_WHAT NEEDS TO BE DONE:_
Transcribe every record that appears below, exactly and in full.

Records from a dataset:
---+---

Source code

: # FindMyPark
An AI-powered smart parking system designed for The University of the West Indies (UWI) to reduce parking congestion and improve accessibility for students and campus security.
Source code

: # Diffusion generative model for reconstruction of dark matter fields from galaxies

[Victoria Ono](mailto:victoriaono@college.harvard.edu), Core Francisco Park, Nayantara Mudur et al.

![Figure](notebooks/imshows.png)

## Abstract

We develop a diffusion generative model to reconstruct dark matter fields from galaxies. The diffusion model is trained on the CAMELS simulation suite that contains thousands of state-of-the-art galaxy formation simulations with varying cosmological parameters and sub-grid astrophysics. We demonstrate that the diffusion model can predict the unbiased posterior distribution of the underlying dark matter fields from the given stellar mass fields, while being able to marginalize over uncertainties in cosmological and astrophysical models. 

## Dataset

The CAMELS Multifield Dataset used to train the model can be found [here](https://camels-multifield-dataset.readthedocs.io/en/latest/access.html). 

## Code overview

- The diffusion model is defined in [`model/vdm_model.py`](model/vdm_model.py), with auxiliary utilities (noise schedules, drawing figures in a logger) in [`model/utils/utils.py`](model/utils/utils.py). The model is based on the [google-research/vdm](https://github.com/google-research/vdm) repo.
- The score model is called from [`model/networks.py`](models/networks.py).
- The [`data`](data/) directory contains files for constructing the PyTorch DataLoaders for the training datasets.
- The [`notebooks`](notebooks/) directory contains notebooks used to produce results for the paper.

---+---

_RESPONSE AREA:_
Source code

: # FindMyPark
An AI-powered smart parking system designed for The University of the West Indies (UWI) to reduce parking congestion and improve accessibility for students and campus security.
Source code

: # Diffusion generative model for reconstruction of dark matter fields from galaxies

[Victoria Ono](mailto:victoriaono@college.harvard.edu), Core Francisco Park, Nayantara Mudur et al.

![Figure](notebooks/imshows.png)

## Abstract

We develop a diffusion generative model to reconstruct dark matter fields from galaxies. The diffusion model is trained on the CAMELS simulation suite that contains thousands of state-of-the-art galaxy formation simulations with varying cosmological parameters and sub-grid astrophysics. We demonstrate that the diffusion model can predict the unbiased posterior distribution of the underlying dark matter fields from the given stellar mass fields, while being able to marginalize over uncertainties in cosmological and astrophysical models. 

## Dataset

The CAMELS Multifield Dataset used to train the model can be found [here](https://camels-multifield-dataset.readthedocs.io/en/latest/access.html). 

## Code overview

- The diffusion model is defined in [`model/vdm_model.py`](model/vdm_model.py), with auxiliary utilities (noise schedules, drawing figures in a logger) in [`model/utils/utils.py`](model/utils/utils.py). The model is based on the [google-research/vdm](https://github.com/google-research/vdm) repo.
- The score model is called from [`model/networks.py`](models/networks.py).
- The [`data`](data/) directory contains files for constructing the PyTorch DataLoaders for the training datasets.
- The [`notebooks`](notebooks/) directory contains notebooks used to produce results for the paper.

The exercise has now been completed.